Canadian Baseball Network

Former Toronto Blue Jays first baseman Adam Lind is back in the city where it all started. He sits at a table overlooking the Rogers Centre field Sunday, a Jays jersey on, his hair slicked back into a clean ponytail.

“It will always be my second home,” the 36-year-old said, who spent the majority of his MLB career playing in Toronto.

He was called up in 2006 from the Blue Jays triple-A farm team at the time, the Syracuse Chiefs, and went on to play for them until 2014. He switched between designated hitter, outfielder and first baseman during his nine-year career with the team. He later played for the Milwaukee Brewers, Seattle Mariners and Washington Nationals.

On this slushy Sunday in January, baseball has once again brought him to the Rogers Centre. He’s been uprooted from the warmth of his Florida home, and thrown rudely into an unforgivingly cold Canadian morning. The current free-agent is here for Blue Jays Winter Fest where dozens of prospects, current players and alumni join the swarm of fans on the field for the two-day interactive event. It brings a welcome taste of baseball in an otherwise barren off-season.

His wife “strongly suggested” that he come, so he took her advice, he said with a laugh. And, he’s glad he did.

For fans, it’s a chance to meet their favourite players, but for Lind, it’s more of a reunion. He’s catching up with players and staff, many of whom he hasn’t seen since his last game with Toronto in 2014.

“We just kind of relived the glory days,” Lind said of reuniting with former Blue Jays catcher J.P. Arencibia and first baseman Lyle Overbay. “It’s funny, people don’t really change. We’re all the same guys, just at different stages in our life.”

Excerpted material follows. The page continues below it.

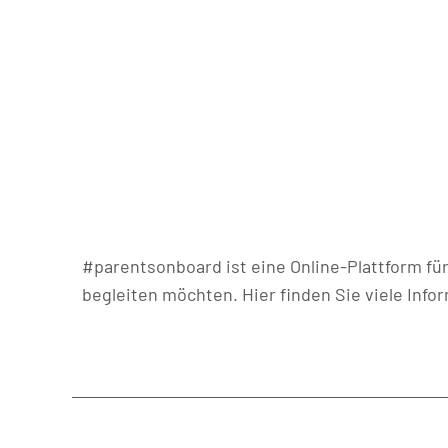
#parentsonboard ist eine Online-Plattform fü
begleiten möchten. Hier finden Sie viele Info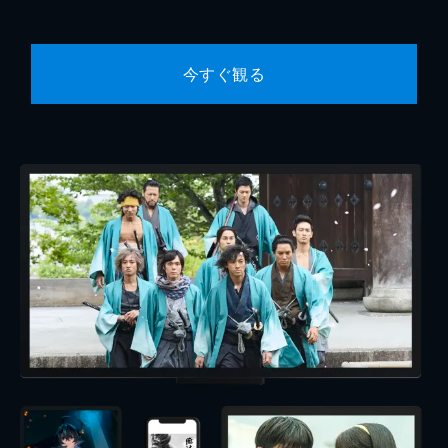
今すぐ観る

Most of his fond memories come from those early days in Toronto. When he was first called up, he must have made at least 30 phone calls to anybody who he thought would like to hear the news, he said.

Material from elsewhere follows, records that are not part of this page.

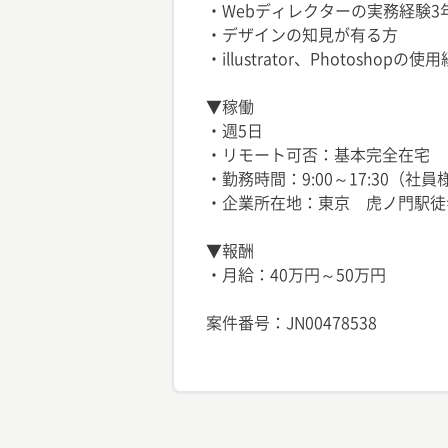
・Webディレクターの実務経験3
・デザインの知見が有る方
・illustrator、Photoshopの使
▼稼働
・週5日
・リモート可否：基本完全在宅
・勤務時間：9:00～17:30（社
・企業所在地：東京 虎ノ門駅徒
▼報酬
・月給：40万円～50万円
案件番号：JN00478538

He flew to Boston to play fresh out of triple-A, sitting out the first game but going on to start game two.

“Getting to hit a double off the green monster, seeing my family after the game, going to dinner, just being able to consider myself a big leaguer after that, (there have been a lot of good times to remember),” he said.

When he was traded from the Blue Jays to the Brewers for right-hander Marco Estrada on November 1, 2014, he had just returned from a vacation with his family. He said it didn’t feel real at first because the regular season had ended, but when Spring Training rolled around, that’s when it set in.

“Walking into a different clubhouse, that was when it finally hit me that I was actually traded to a different team,” he said.

It ended up being a positive experience. He’d also later suit up for the Mariners and the Nationals, which gave him the chance to live in four different cities across the United States. He last played professionally with the Boston Red Sox triple-A affiliate in Pawtucket in 2018.

“You get to live somewhere (new), and have a job and get paid and be able to experience what it’s like for people in the west coast, the east coast, the nation's capital and small town midwest,” he said.

The home of the Blue Jays still has a special place for him, Lind said, who’s venture into free agency has him waiting for the call that will continue his big league career.

“Of course, Toronto is my favourite,” he said.